_Что нужно сделать_:
1) Чем, согласно фрагменту о письменном граните, является письменный гранит, хотя он и не служит носителем какого-либо алфавита?
2) Выпишите из фрагмента о письменном граните отрывок от слов «Расшифровку знаков письменного» до слов «себя за легковерие.» включительно, ничего в нем не меняя.

_Фрагмент текста_:
□ □ □ □ □

Что касается настоящей письменности, ограничения, подразумеваемые переходом от системы звуковых элементов к соответствующей системе визуальных символов, определяют требования к любому фонетическому алфавиту. Когда же речь идет о бесполезном, призрачном алфавите письменного гранита, аналогичным ограничениям подчиняется совокупность обломков ребер и углов, производных определенной кристаллической структуры, столкнувшейся с некой организацией, которая оказывает на нее давление, направляет и ломает. Снова простая очевидность подводит меня к дерзкому умозаключению: письменный гранит, не будучи носителем какого-либо алфавита, представляет идеальную матрицу любого алфавита, принцип, без которого настоящие алфавиты могли бы и обойтись, когда бы они стали чисто алгебраическими. Однако они, в свою очередь, как видно, веками остаются — отчасти, до некоторой степени — естественными. Благодаря буквам одного начертания, одного стиля легко немедля идентифицировать любой алфавит, быстрая человеческая рука способна выводить их подряд, не отрываясь, меж тем как человеческий глаз может воспринимать заключенное в них обещание смысла.

Расшифровку знаков письменного гранита, строго говоря, следовало бы считать совершенно бессмысленной, так же как и попытки что-либо прочесть на коре платанов, в очертаниях облаков или в расположении планет, как и толкование сновидений — ведь они не что иное, как кора и облака: кора и облака души. Единственное, что можно обнаружить в этих знаках и что мы в них обнаружили, — это структуры разбитых многогранников или пары, которые вот-вот рассеются. И все же в архивах геологии уже существовала в готовом виде — хотя пока и не пригодилась, не произвела ни резонанса, ни потомства — модель того, что гораздо позднее станет алфавитом. Непосредственное сопоставление, с самого начала соблазняющее наивное сознание, оборачивается не такой уж пустой метафорой, вопреки убеждению, в котором некогда утвердилась мысль, порицая себя за легковерие.

□ □ □ □ □

_Набор строк_:
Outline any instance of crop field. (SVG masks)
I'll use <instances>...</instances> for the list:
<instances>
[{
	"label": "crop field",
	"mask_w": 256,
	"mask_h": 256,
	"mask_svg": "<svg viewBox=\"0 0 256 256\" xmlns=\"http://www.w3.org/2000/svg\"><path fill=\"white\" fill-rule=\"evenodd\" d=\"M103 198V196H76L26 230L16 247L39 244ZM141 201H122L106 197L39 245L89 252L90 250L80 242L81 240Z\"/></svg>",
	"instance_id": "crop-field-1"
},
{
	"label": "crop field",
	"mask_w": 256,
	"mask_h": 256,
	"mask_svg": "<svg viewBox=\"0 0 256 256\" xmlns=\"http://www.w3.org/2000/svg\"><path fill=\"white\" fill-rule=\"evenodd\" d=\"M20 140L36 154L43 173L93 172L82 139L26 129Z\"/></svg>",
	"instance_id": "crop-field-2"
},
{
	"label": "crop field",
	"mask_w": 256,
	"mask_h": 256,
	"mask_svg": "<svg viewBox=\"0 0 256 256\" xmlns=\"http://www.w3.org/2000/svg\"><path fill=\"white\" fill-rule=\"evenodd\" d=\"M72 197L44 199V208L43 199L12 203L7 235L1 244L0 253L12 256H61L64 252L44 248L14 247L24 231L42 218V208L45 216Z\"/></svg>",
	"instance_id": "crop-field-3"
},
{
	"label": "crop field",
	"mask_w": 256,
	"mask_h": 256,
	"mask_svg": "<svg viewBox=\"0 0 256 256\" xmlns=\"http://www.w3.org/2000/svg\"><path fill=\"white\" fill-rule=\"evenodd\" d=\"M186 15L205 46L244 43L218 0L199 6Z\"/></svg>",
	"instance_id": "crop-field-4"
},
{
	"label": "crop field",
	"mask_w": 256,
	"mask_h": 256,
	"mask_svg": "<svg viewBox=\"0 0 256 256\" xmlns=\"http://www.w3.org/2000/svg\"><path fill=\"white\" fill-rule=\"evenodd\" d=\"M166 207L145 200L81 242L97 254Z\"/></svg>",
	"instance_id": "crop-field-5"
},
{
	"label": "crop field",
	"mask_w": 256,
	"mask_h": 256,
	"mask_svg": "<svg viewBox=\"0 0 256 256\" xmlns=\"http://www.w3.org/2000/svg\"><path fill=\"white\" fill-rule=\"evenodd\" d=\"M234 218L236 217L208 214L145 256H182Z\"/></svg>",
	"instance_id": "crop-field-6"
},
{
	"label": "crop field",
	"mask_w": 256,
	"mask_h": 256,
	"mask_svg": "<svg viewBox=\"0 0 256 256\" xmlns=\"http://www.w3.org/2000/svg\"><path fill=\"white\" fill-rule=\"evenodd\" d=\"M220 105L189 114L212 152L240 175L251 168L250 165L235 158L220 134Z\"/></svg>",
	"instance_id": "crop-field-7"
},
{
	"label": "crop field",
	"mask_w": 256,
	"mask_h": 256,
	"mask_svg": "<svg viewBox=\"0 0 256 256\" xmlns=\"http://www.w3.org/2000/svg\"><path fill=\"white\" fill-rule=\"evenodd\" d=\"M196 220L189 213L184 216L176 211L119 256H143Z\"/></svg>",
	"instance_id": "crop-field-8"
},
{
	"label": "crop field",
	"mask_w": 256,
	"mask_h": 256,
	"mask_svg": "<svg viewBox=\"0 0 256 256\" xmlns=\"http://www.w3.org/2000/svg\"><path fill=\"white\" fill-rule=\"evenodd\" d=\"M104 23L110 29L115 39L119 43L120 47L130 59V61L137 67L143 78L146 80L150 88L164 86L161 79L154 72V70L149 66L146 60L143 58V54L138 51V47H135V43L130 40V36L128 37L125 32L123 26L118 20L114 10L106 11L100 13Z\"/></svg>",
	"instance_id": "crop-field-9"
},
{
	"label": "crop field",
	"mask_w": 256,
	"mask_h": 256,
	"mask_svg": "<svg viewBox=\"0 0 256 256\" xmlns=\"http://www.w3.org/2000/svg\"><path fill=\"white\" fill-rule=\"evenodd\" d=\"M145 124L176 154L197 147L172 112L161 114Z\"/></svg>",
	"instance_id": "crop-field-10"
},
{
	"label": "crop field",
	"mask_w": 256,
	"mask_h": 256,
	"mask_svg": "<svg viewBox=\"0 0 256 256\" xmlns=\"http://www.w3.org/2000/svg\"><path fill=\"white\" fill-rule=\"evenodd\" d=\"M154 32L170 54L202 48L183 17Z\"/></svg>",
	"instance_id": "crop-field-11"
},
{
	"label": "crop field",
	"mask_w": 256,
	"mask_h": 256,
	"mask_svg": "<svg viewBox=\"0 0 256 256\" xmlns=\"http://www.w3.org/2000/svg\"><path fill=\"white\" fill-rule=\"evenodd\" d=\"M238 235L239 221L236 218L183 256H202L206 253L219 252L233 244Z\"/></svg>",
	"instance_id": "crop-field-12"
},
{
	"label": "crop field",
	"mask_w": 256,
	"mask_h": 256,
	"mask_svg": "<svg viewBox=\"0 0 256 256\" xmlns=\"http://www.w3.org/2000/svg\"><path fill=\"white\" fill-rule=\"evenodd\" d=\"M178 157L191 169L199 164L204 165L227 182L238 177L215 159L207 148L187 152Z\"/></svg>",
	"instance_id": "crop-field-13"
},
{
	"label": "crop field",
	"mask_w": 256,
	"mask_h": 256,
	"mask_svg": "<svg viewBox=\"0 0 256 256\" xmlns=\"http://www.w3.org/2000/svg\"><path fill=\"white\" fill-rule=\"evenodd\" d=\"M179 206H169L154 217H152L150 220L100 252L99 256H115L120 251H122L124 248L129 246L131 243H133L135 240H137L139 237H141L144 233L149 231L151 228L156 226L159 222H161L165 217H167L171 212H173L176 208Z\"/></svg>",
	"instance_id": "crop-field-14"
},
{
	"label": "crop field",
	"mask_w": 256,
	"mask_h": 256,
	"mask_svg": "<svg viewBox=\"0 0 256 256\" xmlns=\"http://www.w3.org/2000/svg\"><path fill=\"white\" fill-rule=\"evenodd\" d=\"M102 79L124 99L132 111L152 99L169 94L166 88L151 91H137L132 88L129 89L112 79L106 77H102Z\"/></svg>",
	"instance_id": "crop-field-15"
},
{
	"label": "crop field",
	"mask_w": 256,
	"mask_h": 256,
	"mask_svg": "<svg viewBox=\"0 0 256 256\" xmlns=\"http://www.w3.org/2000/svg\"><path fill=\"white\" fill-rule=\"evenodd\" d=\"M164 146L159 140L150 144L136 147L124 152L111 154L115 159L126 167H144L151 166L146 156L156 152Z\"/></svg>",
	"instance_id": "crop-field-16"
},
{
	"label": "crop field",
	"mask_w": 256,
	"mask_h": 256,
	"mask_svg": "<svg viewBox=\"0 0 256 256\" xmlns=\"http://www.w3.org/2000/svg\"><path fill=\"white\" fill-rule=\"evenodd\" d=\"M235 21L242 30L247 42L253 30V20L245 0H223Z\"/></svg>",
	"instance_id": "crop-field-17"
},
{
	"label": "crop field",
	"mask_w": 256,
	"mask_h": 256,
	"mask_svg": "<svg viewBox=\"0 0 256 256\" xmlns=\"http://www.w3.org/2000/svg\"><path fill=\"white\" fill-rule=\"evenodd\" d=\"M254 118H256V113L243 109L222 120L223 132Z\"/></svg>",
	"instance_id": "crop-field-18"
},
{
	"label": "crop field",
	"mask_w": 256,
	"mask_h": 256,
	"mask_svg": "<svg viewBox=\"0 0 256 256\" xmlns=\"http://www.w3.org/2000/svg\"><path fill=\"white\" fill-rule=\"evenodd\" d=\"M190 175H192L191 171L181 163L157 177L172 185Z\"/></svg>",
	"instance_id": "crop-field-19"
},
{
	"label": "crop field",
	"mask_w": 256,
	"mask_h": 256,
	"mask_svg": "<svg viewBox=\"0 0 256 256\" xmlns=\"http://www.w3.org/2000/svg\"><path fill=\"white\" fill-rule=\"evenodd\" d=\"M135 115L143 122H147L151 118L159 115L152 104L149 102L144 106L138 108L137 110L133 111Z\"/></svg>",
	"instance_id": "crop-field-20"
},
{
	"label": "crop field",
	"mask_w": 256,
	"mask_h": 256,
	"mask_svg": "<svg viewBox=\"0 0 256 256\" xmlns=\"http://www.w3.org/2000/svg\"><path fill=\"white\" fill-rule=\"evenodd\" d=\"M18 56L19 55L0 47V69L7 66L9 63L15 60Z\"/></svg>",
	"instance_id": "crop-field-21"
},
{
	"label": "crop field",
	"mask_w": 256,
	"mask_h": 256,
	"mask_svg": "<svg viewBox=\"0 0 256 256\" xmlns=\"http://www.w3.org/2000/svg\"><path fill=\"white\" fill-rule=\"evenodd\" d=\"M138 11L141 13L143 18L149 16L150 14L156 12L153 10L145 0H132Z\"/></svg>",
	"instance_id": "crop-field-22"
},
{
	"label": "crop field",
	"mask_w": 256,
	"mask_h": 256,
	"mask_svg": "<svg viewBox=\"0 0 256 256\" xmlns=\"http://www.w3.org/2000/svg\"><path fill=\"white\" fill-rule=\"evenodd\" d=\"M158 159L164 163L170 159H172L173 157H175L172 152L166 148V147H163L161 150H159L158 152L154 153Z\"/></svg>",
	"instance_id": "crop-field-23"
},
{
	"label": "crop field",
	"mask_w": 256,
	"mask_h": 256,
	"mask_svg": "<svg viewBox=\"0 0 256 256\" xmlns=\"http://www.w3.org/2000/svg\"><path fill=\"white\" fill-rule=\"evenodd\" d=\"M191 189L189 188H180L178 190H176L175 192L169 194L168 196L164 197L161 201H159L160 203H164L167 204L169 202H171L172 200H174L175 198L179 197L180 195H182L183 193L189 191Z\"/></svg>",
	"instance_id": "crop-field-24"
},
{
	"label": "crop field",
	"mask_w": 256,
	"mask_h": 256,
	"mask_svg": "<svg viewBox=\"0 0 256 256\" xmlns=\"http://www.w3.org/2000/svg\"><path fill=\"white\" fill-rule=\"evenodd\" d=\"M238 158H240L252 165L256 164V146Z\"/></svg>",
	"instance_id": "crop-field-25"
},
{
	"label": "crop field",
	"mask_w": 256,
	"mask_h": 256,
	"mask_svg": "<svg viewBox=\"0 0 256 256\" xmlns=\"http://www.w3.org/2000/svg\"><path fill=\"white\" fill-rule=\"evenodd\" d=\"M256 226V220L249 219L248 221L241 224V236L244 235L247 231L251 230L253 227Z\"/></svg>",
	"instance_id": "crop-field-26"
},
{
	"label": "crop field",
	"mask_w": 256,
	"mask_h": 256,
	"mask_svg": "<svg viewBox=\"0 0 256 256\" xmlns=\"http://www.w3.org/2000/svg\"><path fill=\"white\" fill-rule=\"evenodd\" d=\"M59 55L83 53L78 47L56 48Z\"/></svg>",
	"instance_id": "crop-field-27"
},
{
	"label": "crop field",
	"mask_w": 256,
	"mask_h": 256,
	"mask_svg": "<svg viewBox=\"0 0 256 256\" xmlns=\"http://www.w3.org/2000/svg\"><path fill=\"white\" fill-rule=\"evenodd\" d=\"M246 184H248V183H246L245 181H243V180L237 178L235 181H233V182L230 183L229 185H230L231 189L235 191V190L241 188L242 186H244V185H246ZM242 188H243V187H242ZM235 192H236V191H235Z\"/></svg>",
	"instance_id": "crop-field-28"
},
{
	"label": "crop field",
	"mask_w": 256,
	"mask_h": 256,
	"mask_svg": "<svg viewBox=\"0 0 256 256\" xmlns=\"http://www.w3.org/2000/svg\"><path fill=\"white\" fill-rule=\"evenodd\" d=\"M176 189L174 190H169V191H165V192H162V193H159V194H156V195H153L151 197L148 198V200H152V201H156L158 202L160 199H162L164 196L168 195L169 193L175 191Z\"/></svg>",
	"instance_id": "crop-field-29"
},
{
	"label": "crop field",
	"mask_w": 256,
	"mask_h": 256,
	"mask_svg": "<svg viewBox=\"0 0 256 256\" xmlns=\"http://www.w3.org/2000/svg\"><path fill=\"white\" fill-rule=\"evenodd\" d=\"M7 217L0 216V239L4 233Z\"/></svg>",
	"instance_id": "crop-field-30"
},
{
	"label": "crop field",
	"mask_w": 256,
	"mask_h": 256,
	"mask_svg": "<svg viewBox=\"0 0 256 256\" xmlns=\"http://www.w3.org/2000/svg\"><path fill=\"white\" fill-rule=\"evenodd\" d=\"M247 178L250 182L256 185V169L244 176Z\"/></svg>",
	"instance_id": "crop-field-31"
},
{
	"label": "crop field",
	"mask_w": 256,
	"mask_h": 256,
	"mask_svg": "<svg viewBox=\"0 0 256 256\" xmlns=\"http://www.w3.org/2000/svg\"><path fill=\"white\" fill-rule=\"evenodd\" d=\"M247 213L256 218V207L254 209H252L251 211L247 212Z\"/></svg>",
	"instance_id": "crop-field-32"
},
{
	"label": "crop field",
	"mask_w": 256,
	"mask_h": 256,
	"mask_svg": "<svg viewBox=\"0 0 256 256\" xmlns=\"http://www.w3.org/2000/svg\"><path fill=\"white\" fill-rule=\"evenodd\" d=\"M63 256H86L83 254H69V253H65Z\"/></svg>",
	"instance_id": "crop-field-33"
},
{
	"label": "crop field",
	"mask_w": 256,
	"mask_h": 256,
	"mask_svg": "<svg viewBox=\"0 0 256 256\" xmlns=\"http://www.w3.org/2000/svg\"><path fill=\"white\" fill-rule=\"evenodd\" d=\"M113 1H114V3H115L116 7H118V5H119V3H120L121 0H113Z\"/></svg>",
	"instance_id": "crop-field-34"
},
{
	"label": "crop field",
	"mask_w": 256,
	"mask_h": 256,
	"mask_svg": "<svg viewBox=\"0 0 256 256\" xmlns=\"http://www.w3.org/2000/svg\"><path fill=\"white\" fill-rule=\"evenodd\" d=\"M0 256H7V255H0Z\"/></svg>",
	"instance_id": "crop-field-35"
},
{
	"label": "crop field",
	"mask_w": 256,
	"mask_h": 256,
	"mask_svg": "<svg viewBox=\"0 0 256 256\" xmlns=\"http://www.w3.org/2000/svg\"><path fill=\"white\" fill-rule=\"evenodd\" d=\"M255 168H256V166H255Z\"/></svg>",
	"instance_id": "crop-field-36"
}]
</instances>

□ □ □ □ □

_Список ответов_:
1) Идеальной матрицей любого алфавита.

2)
Расшифровку знаков письменного гранита, строго говоря, следовало бы считать совершенно бессмысленной, так же как и попытки что-либо прочесть на коре платанов, в очертаниях облаков или в расположении планет, как и толкование сновидений — ведь они не что иное, как кора и облака: кора и облака души. Единственное, что можно обнаружить в этих знаках и что мы в них обнаружили, — это структуры разбитых многогранников или пары, которые вот-вот рассеются. И все же в архивах геологии уже существовала в готовом виде — хотя пока и не пригодилась, не произвела ни резонанса, ни потомства — модель того, что гораздо позднее станет алфавитом. Непосредственное сопоставление, с самого начала соблазняющее наивное сознание, оборачивается не такой уж пустой метафорой, вопреки убеждению, в котором некогда утвердилась мысль, порицая себя за легковерие.